Онлайн чтение книги Комната Джейкоба Jacob’s Room
VIII

Около половины десятого Джейкоб выходил из дому, хлопала его дверь, хлопали другие двери, покупал газету и садился в омнибус или, если была хорошая погода, шел пешком вместе с другими прохожими. Склонившаяся голова, письменный стол, телефон, книги в зеленых кожаных переплетах, электрический свет… «Подбросить угля, сэр?»… «Чаю, сэр?»… Разговоры о футболе: «Сорвиголовы», «Арлекины»; рассыльный приносит первый вечерний выпуск «Стар», грачи из Грейз инн пролетают в вышине; веточки в тумане тоненькие, ломкие; и сквозь шум машин то и дело доносится голос: «Вердикт!.. — Вердикт!.. — Выиграно дело!.. — Выиграно дело!..» — а письма в корзинке накапливаются. Джейкоб их подписывает, и к вечеру, когда он снова надевает пальто, у него в мозгу оказывается разработана еще одна извилина.

Потом иногда партия в шахматы, иной раз синематограф на Бонд-стрит или просто возвращение домой под руку с Бонами, самой длинной дорогой, чтобы прогуляться: размеренная походка, голова откинута назад, весь мир — зрелище; молодая луна над колокольнями напрашивается на комплименты, высоко парят чайки, Нельсон на своей колонне глядит за горизонт, и мир — наш корабль.
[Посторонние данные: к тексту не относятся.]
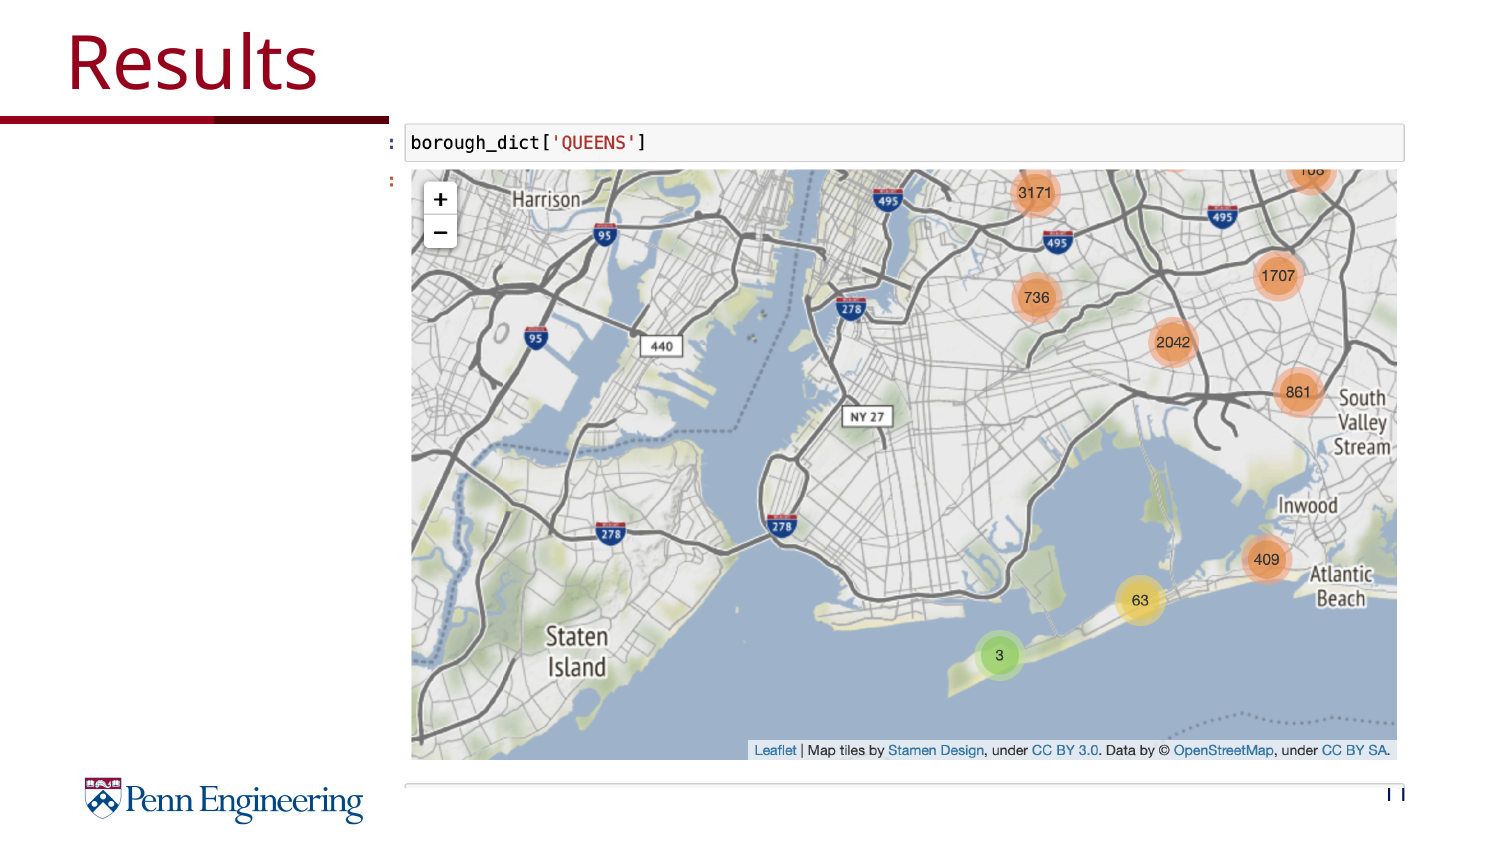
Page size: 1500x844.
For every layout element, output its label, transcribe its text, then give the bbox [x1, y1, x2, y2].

picture [388, 116, 1426, 789]
title Results [50, 2, 1401, 117]
picture [75, 770, 372, 828]
slide_number ‹#› [1074, 796, 1425, 816]
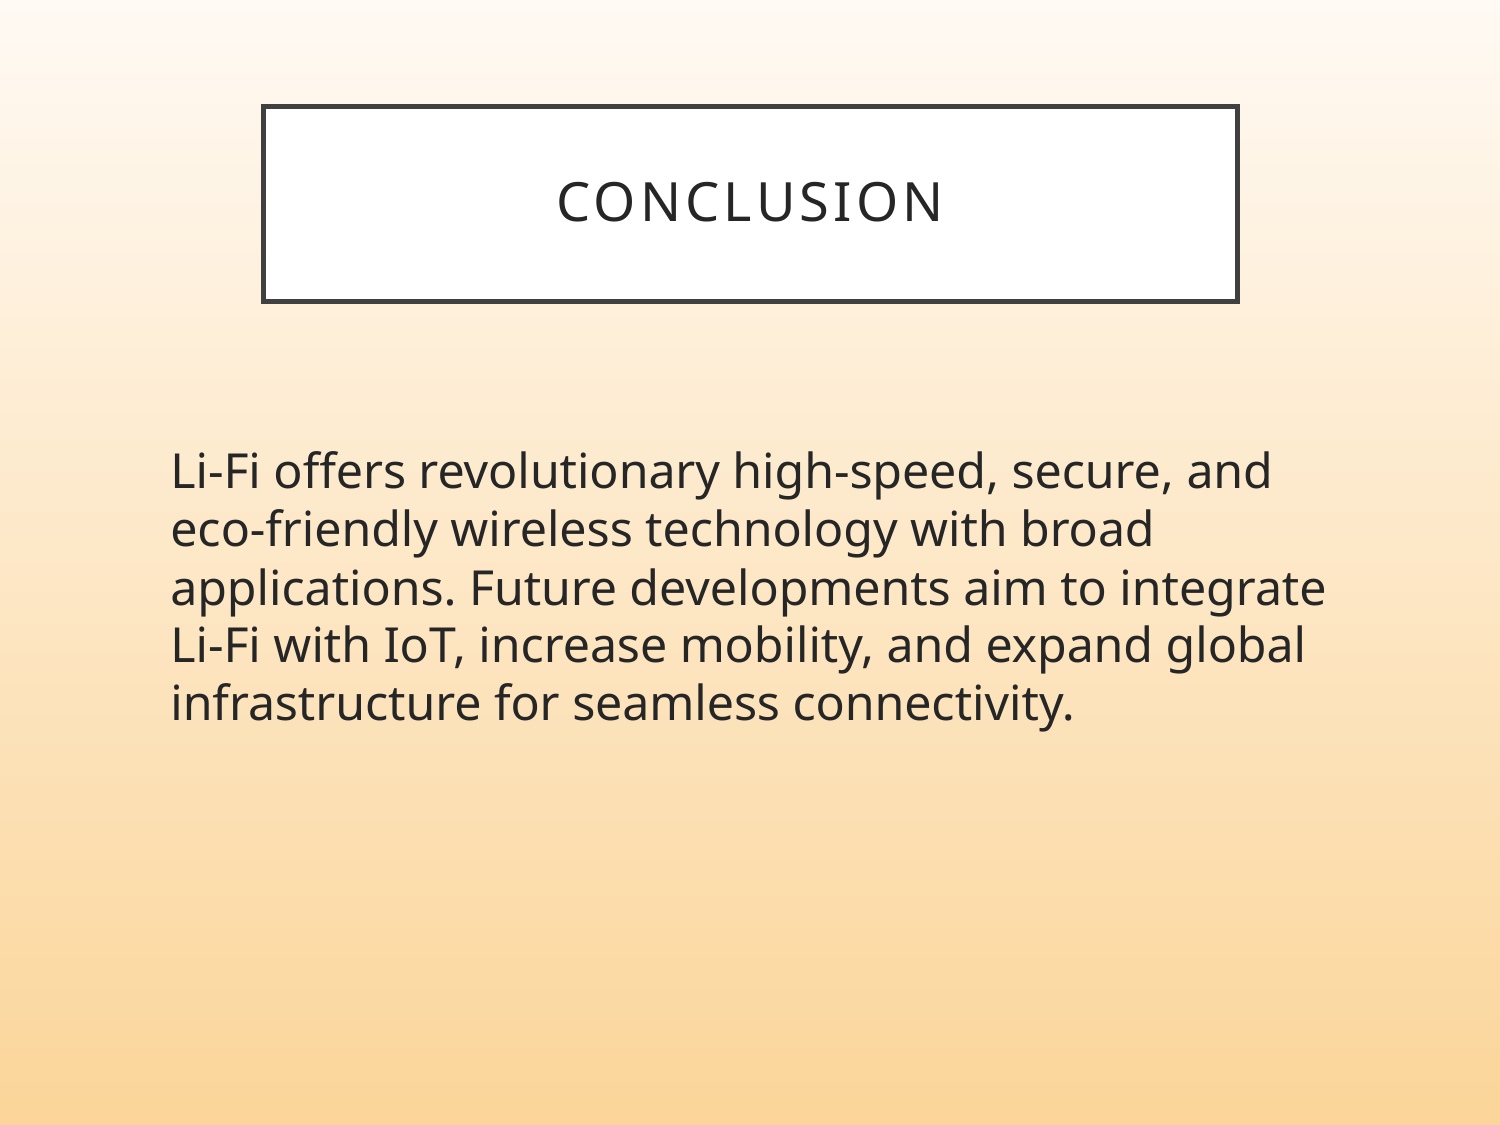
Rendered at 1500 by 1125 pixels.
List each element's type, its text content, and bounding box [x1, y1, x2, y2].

list Li-Fi offers revolutionary high-speed, secure, and eco-friendly wireless technology with broad applications. Future developments aim to integrate Li-Fi with IoT, increase mobility, and expand global infrastructure for seamless connectivity. [155, 433, 1392, 778]
title Conclusion [261, 104, 1240, 304]
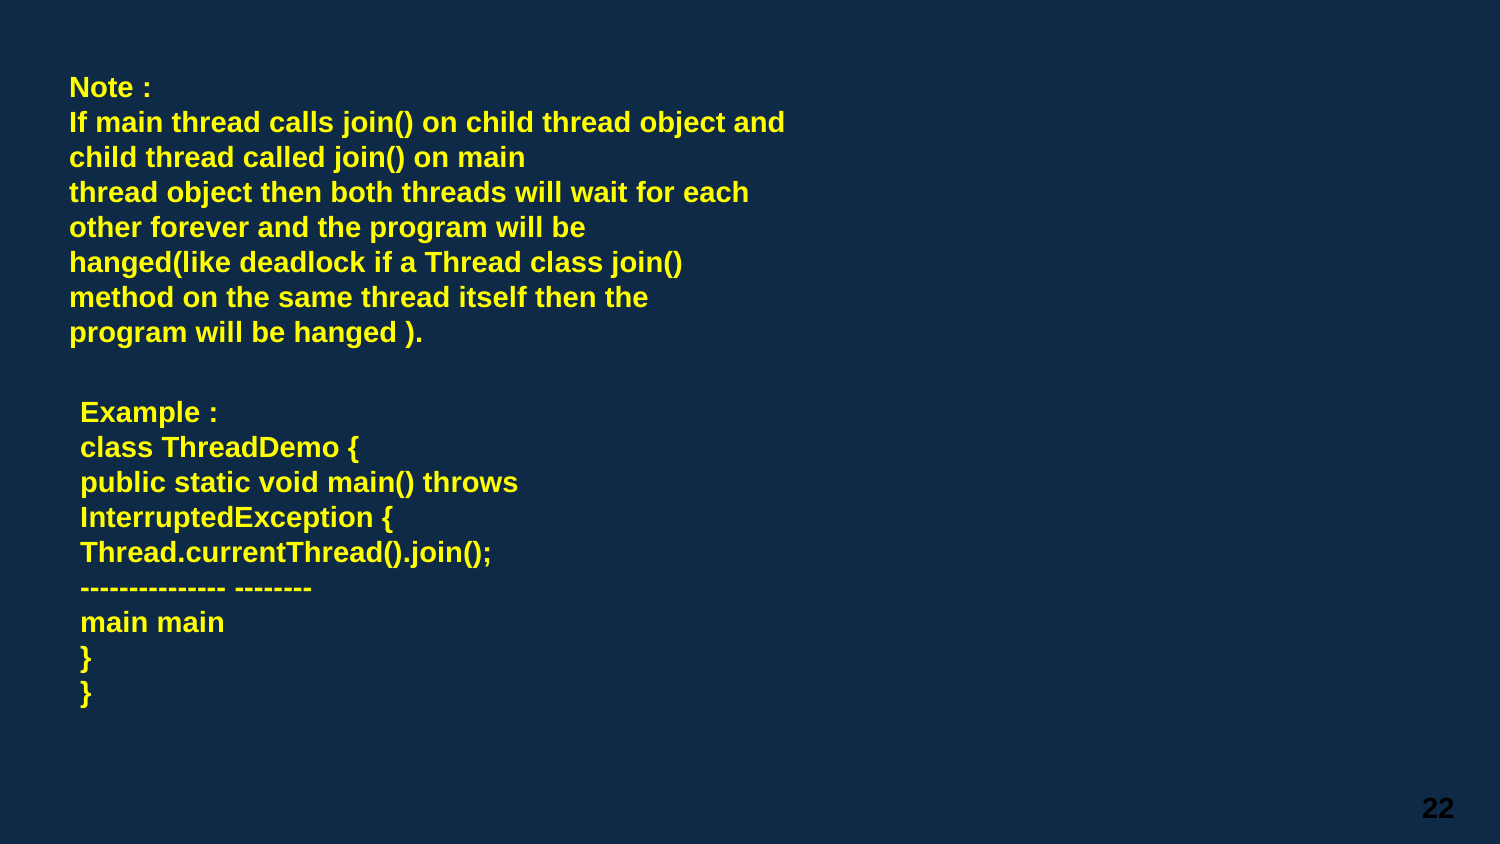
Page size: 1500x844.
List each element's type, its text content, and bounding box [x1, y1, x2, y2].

А тем временем письмо бедной Бетти Фландерс, которое успело к вечерней почте, лежало на столе в прихожей — бедной Бетти Фландерс, выводившей на конверте: Джейкобу Алану Фландерсу, эсквайру, — как матери пишут имя сына — жирными голубыми буквами, напоминающими о том, как матери далеко в Скарборо строчат у камина, поставив ноги на решетку, когда после чая уже все убрано, и никак, никак не могут выразить того, что… ну, хотя бы вот этого: «Не знайся с дурными женщинами, будь хорошим мальчиком, носи теплое белье и приезжай, приезжай ко мне».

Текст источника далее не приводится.